■ Activity
Copy the listing below in full and skip every picture.

■ Input records
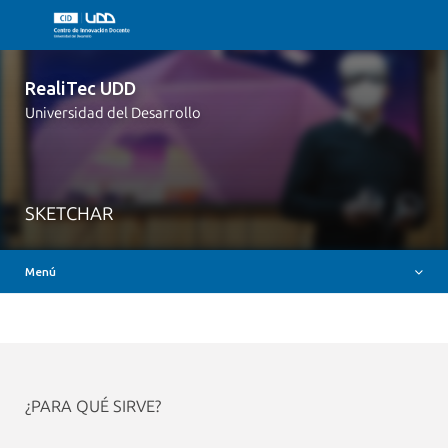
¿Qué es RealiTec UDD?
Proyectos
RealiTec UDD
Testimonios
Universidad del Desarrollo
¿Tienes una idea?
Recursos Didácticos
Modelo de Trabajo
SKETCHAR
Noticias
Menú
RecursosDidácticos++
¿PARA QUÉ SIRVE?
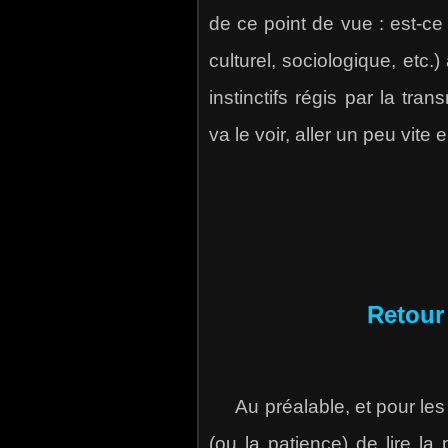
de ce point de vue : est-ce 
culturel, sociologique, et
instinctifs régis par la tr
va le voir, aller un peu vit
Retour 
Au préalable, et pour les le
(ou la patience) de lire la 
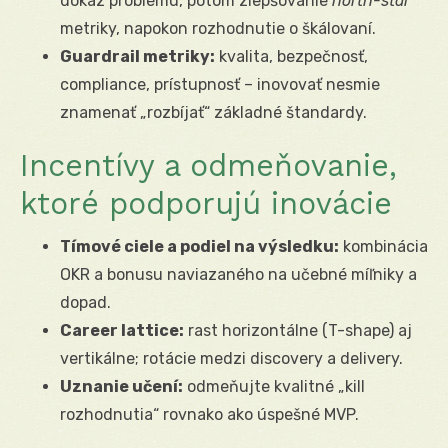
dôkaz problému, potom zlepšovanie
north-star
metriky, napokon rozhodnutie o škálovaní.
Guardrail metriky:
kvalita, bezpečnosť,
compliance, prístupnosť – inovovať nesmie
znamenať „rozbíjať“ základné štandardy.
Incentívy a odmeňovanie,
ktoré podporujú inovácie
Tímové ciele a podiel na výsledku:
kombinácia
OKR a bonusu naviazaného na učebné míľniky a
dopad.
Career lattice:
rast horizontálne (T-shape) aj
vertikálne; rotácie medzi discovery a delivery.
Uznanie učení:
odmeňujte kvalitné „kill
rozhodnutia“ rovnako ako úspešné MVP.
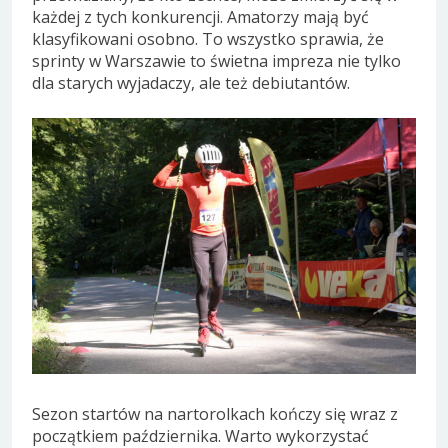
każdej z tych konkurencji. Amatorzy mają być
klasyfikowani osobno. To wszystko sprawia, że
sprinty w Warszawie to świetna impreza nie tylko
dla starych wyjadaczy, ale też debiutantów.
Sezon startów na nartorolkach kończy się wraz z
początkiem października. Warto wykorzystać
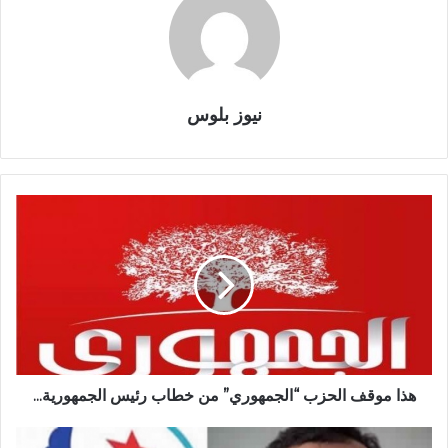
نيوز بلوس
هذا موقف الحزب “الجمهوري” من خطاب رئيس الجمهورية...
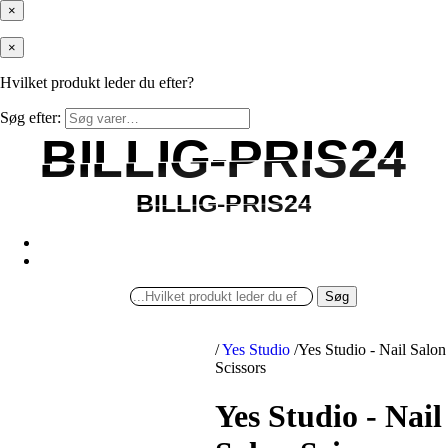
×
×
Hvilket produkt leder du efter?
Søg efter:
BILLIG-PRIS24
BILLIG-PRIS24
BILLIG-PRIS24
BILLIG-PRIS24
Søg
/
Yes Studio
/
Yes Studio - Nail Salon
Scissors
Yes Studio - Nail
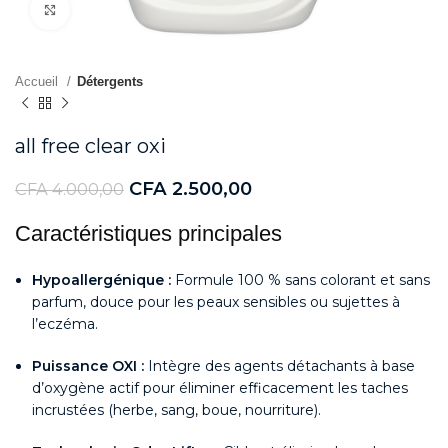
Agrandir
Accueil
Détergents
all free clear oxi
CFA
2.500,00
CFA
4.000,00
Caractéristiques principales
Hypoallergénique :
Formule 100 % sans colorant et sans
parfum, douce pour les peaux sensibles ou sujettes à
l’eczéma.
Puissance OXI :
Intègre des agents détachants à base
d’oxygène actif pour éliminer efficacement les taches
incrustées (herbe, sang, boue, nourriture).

■ Task response
¿Qué es RealiTec UDD?
Proyectos
RealiTec UDD
Testimonios
Universidad del Desarrollo
¿Tienes una idea?
Recursos Didácticos
Modelo de Trabajo
SKETCHAR
Noticias
Menú
RecursosDidácticos++
¿PARA QUÉ SIRVE?
de ce point de vue : est-ce 
culturel, sociologique, et
instinctifs régis par la tr
va le voir, aller un peu vit
Retour 
Au préalable, et pour les le
(ou la patience) de lire la 
dôkaz problému, potom zlepšovanie
north-star
metriky, napokon rozhodnutie o škálovaní.
Guardrail metriky:
kvalita, bezpečnosť,
compliance, prístupnosť – inovovať nesmie
znamenať „rozbíjať“ základné štandardy.
Incentívy a odmeňovanie,
ktoré podporujú inovácie
Tímové ciele a podiel na výsledku:
kombinácia
OKR a bonusu naviazaného na učebné míľniky a
dopad.
Career lattice:
rast horizontálne (T-shape) aj
vertikálne; rotácie medzi discovery a delivery.
Uznanie učení:
odmeňujte kvalitné „kill
rozhodnutia“ rovnako ako úspešné MVP.
każdej z tych konkurencji. Amatorzy mają być
klasyfikowani osobno. To wszystko sprawia, że
sprinty w Warszawie to świetna impreza nie tylko
dla starych wyjadaczy, ale też debiutantów.
Sezon startów na nartorolkach kończy się wraz z
początkiem października. Warto wykorzystać
نيوز بلوس
هذا موقف الحزب “الجمهوري” من خطاب رئيس الجمهورية...
×
×
Hvilket produkt leder du efter?
Søg efter:
BILLIG-PRIS24
BILLIG-PRIS24
BILLIG-PRIS24
BILLIG-PRIS24
Søg
/
Yes Studio
/
Yes Studio - Nail Salon
Scissors
Yes Studio - Nail
Agrandir
Accueil
Détergents
all free clear oxi
CFA
2.500,00
CFA
4.000,00
Caractéristiques principales
Hypoallergénique :
Formule 100 % sans colorant et sans
parfum, douce pour les peaux sensibles ou sujettes à
l’eczéma.
Puissance OXI :
Intègre des agents détachants à base
d’oxygène actif pour éliminer efficacement les taches
incrustées (herbe, sang, boue, nourriture).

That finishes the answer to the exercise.